We refer to the number of rows and columns traversed per slide as
*stride*. So far, we have used strides of 1, both for height and width.
Sometimes, we may want to use a larger stride.
:numref:`img_conv_stride` shows a two-dimensional cross-correlation
operation with a stride of 3 vertically and 2 horizontally. The shaded
portions are the output elements as well as the input and kernel tensor
elements used for the output computation:
:math:`0\times0+0\times1+1\times2+2\times3=8`,
:math:`0\times0+6\times1+0\times2+0\times3=6`. We can see that when the
second element of the first column is generated, the convolution window
slides down three rows. The convolution window slides two columns to the
right when the second element of the first row is generated. When the
convolution window continues to slide two columns to the right on the
input, there is no output because the input element cannot fill the
window (unless we add another column of padding).
.. _img_conv_stride:
.. figure:: ../img/conv-stride.svg
Cross-correlation with strides of 3 and 2 for height and width,
respectively.

◆ **Requirement A**
In the excerpt on convolution strides, how many rows does the convolution window slide down when the second element of the first column is generated?
◆ **Requirement B**
From the excerpt on convolution strides, extract the passage between "Sometimes, we may" and "column of padding).", inclusive.
The records have no connection to the excerpt on convolution strides.

◆ **Material supplied**

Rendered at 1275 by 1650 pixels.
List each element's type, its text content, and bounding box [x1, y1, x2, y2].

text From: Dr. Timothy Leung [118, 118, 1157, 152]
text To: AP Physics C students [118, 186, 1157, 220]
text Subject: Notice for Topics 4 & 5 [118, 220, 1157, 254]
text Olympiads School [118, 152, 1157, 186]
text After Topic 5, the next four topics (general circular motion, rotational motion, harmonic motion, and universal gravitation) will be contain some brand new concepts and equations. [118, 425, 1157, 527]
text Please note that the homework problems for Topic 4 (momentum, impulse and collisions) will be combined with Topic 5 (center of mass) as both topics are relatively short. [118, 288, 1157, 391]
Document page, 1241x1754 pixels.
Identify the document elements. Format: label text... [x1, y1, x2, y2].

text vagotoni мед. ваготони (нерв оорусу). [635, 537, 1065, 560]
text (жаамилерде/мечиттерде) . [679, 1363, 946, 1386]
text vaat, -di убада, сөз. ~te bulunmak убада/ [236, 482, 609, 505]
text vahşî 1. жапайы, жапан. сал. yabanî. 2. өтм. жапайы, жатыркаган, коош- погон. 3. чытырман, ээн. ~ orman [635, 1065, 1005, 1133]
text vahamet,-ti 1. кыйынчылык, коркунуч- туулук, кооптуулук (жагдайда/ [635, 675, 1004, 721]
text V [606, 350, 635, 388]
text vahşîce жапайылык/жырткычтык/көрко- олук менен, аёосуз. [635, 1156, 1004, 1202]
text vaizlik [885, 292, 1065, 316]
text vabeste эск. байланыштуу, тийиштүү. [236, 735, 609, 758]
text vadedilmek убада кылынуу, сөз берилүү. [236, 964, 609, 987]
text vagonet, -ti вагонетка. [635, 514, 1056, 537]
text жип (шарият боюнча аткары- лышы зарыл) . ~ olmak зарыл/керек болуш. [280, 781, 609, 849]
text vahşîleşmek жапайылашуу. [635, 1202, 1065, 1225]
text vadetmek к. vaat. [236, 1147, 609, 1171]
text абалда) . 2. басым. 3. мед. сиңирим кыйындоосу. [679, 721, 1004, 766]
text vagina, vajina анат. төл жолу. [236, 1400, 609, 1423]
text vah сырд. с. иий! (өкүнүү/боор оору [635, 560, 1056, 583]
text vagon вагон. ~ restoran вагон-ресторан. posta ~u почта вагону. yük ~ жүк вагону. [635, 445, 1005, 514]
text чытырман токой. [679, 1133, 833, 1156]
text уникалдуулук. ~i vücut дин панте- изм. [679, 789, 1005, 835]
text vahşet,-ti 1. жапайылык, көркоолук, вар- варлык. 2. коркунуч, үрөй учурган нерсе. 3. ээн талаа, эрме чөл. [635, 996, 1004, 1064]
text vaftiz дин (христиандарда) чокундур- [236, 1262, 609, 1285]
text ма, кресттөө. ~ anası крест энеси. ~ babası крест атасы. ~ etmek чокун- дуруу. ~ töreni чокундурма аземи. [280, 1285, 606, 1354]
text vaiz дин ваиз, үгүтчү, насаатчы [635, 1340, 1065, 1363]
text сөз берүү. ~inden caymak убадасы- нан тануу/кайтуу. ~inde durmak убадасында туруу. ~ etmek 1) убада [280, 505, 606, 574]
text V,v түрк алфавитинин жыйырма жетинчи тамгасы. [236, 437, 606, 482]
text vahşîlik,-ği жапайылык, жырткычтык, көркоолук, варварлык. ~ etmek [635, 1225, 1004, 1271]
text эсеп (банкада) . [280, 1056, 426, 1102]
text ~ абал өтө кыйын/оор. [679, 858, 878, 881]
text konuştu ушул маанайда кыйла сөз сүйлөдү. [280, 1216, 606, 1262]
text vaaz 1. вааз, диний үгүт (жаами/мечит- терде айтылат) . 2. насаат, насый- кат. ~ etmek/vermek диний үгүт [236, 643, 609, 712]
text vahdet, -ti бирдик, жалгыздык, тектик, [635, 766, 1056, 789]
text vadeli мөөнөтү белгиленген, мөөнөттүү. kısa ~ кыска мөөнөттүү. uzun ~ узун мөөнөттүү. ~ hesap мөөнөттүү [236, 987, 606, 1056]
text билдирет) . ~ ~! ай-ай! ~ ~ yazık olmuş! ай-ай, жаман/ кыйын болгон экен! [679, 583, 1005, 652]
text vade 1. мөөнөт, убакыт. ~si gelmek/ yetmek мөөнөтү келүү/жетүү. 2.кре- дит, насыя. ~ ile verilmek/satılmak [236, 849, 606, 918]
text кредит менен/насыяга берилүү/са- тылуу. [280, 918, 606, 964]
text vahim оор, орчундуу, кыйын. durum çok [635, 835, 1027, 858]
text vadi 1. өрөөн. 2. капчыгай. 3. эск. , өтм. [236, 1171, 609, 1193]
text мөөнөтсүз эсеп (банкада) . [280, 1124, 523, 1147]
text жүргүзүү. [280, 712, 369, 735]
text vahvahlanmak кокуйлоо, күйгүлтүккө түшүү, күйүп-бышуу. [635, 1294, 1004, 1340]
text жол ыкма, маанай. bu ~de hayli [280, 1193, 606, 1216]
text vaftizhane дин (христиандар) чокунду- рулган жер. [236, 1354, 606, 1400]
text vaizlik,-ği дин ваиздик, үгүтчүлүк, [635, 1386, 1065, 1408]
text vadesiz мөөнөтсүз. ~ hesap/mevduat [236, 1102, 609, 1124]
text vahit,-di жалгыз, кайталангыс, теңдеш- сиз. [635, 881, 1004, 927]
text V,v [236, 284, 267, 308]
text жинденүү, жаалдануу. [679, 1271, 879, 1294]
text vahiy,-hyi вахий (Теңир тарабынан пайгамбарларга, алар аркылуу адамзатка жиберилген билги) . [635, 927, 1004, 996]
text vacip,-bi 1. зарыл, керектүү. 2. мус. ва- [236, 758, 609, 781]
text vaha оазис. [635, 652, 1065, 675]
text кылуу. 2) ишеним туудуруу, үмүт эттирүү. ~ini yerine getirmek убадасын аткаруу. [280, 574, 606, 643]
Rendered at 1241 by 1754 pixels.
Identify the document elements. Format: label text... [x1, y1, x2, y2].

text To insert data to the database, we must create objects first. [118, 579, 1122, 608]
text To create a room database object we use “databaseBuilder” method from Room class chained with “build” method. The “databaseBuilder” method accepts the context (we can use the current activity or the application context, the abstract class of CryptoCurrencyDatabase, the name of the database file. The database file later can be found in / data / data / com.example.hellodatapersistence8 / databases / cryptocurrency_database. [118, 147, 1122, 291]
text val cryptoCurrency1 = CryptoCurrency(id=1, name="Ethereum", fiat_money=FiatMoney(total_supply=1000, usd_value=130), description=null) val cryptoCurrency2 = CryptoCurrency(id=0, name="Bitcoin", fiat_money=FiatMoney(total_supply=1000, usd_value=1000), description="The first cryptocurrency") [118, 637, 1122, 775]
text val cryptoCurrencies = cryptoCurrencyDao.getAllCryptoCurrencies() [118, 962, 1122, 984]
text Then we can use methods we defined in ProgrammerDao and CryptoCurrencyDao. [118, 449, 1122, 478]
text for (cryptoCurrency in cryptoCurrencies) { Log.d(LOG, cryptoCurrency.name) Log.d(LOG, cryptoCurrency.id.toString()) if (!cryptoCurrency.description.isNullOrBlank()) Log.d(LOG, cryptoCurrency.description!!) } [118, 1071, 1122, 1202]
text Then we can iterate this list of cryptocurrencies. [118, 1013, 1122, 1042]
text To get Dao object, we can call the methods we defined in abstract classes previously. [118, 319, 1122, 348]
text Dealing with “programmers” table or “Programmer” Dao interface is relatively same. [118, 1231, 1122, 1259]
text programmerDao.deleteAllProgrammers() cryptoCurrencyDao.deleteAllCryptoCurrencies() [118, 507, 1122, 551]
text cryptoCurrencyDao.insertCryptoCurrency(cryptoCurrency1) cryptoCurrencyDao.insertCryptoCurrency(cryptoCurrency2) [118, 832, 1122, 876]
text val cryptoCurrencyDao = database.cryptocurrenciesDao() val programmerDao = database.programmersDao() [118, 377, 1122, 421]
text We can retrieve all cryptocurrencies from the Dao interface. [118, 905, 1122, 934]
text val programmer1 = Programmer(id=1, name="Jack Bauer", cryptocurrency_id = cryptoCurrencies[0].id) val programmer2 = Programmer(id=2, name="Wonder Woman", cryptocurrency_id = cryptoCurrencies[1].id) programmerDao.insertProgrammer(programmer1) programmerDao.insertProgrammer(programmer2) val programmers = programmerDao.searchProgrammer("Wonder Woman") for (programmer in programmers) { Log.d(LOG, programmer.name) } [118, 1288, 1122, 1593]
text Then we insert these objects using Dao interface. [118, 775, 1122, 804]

◆ **Expected answer A**
Three rows.

◆ **Expected answer B**
Sometimes, we may want to use a larger stride.
:numref:`img_conv_stride` shows a two-dimensional cross-correlation
operation with a stride of 3 vertically and 2 horizontally. The shaded
portions are the output elements as well as the input and kernel tensor
elements used for the output computation:
:math:`0\times0+0\times1+1\times2+2\times3=8`,
:math:`0\times0+6\times1+0\times2+0\times3=6`. We can see that when the
second element of the first column is generated, the convolution window
slides down three rows. The convolution window slides two columns to the
right when the second element of the first row is generated. When the
convolution window continues to slide two columns to the right on the
input, there is no output because the input element cannot fill the
window (unless we add another column of padding).